Requirement: Reproduce the entries word for word, and omit any picture you find in them.

Entries supplied:
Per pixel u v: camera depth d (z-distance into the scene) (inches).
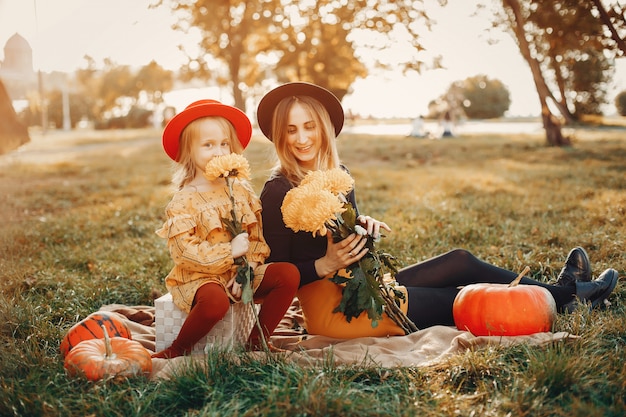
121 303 180.5
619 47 295.6
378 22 452.1
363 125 1745.8
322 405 95.5
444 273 146.6
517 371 107.4
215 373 108.8
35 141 1107.3
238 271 119.6
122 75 1801.2
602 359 112.4
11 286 183.5
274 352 125.3
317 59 580.4
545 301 128.9
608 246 200.2
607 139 714.8
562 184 378.3
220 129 133.3
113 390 106.7
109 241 257.8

Result:
Per pixel u v: camera depth d (z-distance into the scene) (inches).
121 303 180.5
619 47 295.6
378 22 452.1
363 125 1745.8
322 405 95.5
444 273 146.6
517 371 107.4
215 373 108.8
35 141 1107.3
238 271 119.6
122 75 1801.2
602 359 112.4
11 286 183.5
274 352 125.3
317 59 580.4
545 301 128.9
608 246 200.2
607 139 714.8
562 184 378.3
220 129 133.3
113 390 106.7
109 241 257.8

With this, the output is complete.